TO DO: State, as a number alone, how many lines of the data contain the string "pixels".

━━━━━━━━━━━━━━━━

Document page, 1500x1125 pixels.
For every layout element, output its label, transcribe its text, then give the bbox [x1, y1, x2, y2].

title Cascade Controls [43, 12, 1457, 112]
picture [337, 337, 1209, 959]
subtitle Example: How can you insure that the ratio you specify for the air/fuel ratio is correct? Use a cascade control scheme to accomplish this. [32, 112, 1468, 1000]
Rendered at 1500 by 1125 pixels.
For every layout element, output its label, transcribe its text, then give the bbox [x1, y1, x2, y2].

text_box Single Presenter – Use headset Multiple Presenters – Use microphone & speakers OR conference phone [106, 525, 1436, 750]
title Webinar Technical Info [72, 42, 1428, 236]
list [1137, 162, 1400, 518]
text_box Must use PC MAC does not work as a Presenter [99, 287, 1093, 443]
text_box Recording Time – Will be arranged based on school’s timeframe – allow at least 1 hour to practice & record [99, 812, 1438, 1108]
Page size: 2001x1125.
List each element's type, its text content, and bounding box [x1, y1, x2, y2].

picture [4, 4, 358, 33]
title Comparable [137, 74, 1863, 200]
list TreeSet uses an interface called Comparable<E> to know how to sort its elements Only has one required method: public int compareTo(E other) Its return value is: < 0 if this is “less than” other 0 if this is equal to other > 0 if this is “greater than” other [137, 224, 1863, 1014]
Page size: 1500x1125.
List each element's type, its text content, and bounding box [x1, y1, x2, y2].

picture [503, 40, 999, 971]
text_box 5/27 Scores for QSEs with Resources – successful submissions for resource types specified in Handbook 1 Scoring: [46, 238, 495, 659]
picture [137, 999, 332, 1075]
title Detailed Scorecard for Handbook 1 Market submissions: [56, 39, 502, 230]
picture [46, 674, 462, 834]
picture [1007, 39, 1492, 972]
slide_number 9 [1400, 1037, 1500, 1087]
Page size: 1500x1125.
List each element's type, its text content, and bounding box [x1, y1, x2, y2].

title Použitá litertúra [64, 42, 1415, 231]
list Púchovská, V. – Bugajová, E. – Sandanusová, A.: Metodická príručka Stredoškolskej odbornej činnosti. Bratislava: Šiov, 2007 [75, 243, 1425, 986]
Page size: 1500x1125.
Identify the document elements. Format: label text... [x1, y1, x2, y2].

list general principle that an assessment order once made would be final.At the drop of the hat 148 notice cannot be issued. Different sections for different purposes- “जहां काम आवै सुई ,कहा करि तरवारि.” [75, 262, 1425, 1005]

━━━━━━━━━━━━━━━━

SOLUTION TO THE PROBLEM: 2